Copy the Caledonian pinewood passage below word for word, starting with "Nevertheless, such mythologies" and going on through "might yet be.".

**Page extract**
##########

Nevertheless, such mythologies are potent, and valuable in their own right. They call out to the wild heart lurking within us all. They tell us how we want to think about ourselves, and what is missing from our lives. Complications of history and myth aside, the remnants of the Caledonian pinewood are truly a last, vital link to a ‘deep time’, one which stretches beyond the surface world of the postmodern. Wildcats may not wait behind every tree, but then again, they just might. To walk through the woods is to feel the past, but also to be haunted by the ghosts of what has been lost, and the portents of what might yet be.

##########

**Supplied records**

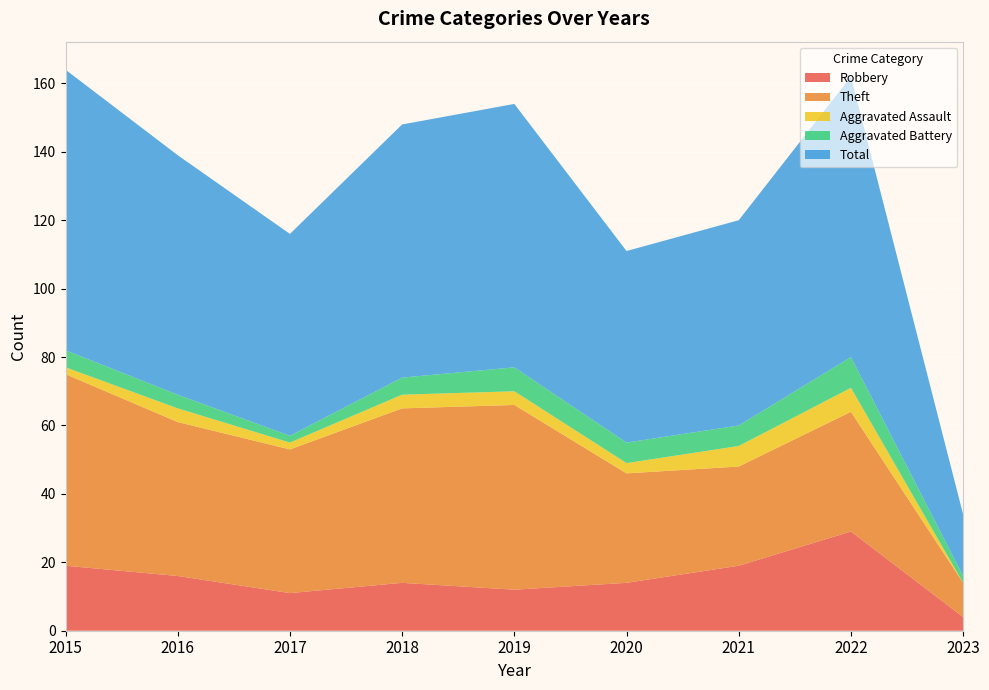

Reading left to right, what are all the values shown in this chart?

Robbery: 19	16	11	14	12	14	19	29	4
Theft: 56	45	42	51	54	32	29	35	10
Aggravated Assault: 2	4	2	4	4	3	6	7	0
Aggravated Battery: 5	4	2	5	7	6	6	9	2
Total: 82	70	59	74	77	56	60	82	18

##########

**Output of the task**
Nevertheless, such mythologies are potent, and valuable in their own right. They call out to the wild heart lurking within us all. They tell us how we want to think about ourselves, and what is missing from our lives. Complications of history and myth aside, the remnants of the Caledonian pinewood are truly a last, vital link to a ‘deep time’, one which stretches beyond the surface world of the postmodern. Wildcats may not wait behind every tree, but then again, they just might. To walk through the woods is to feel the past, but also to be haunted by the ghosts of what has been lost, and the portents of what might yet be.